Greenness Is Overtaking Muscle-Car Culture At Shows

Automakers showed their verdancy at the L.A. Auto Show, one of the U.S. International shows that has tended, in past years, to focus on muscle-car culture. News of powerful vehicles with big engines and bigger gas tanks was overshadowed -- perhaps for the first time - by news of new powertrain programs and think tanks.

With a backdrop of smoldering hills and record crude oil prices, General Motors, Honda and Ford were among automakers that used the show as a platform to announce multi-year programs.

Ford, whose CEO this week announced that it would create an in-house brain trust to study sustainability, unveiled a blueprint for sustainability, climate change and energy security. The centerpiece of the program to reduce greenhouse gases and waste, and boost efficiency, is a new generation of smaller, turbo-charged engines the company says will garner fuel savings of 10% to 20%. The engine will be loaded into smaller Ford vehicles, the first of which is the Lincoln MKS.



"We are focusing on sustainable technology solutions that can be used not for hundreds or thousands of cars - but for millions of cars, because that is how Ford can truly make a difference," said the company's CEO Alan Mulally in a speech at the show.

With three hybrids in the U.S. market, Ford says it will also make half of its production capable of running on alternative fuels by 2012. The Dearborn, Mich.-based automaker will introduce the Ford Fusion Hybrid and Mercury Milan Hybrid later in 2008.

Ford says next month it will roll out a plug-in Ford Escape Hybrid for use by its study partner, Southern California Edison. Ford and SCE are working on business and logistical feasibility of commercialization of plug-in hybrids.

Cross-town rival GM, which said at the auto show that its largest division, Chevrolet, will lead GM's fuel-technology efforts, unveiled the 2009 Chevrolet Silverado 2-Mode Hybrid full-size pickup. The company also unveiled the hybrid version of the Chevrolet Malibu sedan and the 2009 Chevrolet Aveo5 subcompact hatchback.

Also on tap, a partnership with the Walt Disney Co. in which 10 Chevrolet Equinox Fuel Cell vehicles will be deployed as shuttles on Disney properties in California. The company also announced that it will, in fact, build a production model of the Chevrolet Beat concept, one of the three mini-car concepts it unveiled at the New York International Auto Show this year.

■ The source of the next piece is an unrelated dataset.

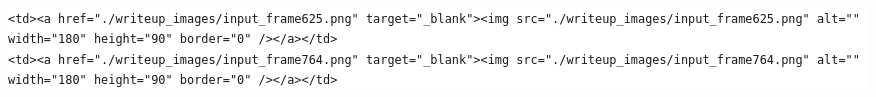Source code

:     <td><a href="./writeup_images/input_frame625.png" target="_blank"><img src="./writeup_images/input_frame625.png" alt="" width="180" height="90" border="0" /></a></td>
    <td><a href="./writeup_images/input_frame764.png" target="_blank"><img src="./writeup_images/input_frame764.png" alt="" width="180" height="90" border="0" /></a></td>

General Motors launched a web campaign asking consumers worldwide to vote on which of the three vehicles deserved to see the light of a production line. Per GM, 1.8 million people worldwide chose that model, but GM VP Bob Lutz says the company is mulling building the Chevrolet Groove, another of three cars.

"Because there is no single solution for every consumer in every part of the world," says Lutz, "we believe we can make the biggest impact through the broad portfolio of Chevrolet."

At the just-concluded Miami Auto Show, GM unveiled a new hybrid-version of its Cadillac Escalade.

This week, Honda unveiled, if not a full-out production version of a lithium-ion fuel-cell vehicle, at least a formal brand name for the technology, FCX Clarity, that the company says gives fuel-cell vehicles a level of performance and range comparable with traditional vehicles.

Honda was at pains to explain that the new vehicle is not a reiteration of its FCX fuel cell concept that has been something of a limited test vehicle around L.A. during the past couple of years. Dan Bonawitz, VP/corporate planning and logistics, says it won't be an experimental vehicle but a real-world production car.

"But, please understand, we are absolutely committed to a three-year program of customer deliveries aimed at long-term and continuous use that will put our technology to the only test that really matters ... how it works with real people in the real world," he says.

The Torrance, Calif.-based automaker says the new version's battery pack is half the size and 40% lighter than the current FCX and will get 68 miles per gallon combined fuel economy.

Bonawitz says Honda will target Californians who live near hydrogen refueling stations in Santa Monica, Torrance and Irvine, "and whose driving habits support regular, daily use and a variety of driving conditions."

Toyota Motor Sales, which has focused on hybrids for the past four years, focused on traditional vehicles and the second-generation Sequoia full-size sport utility vehicle.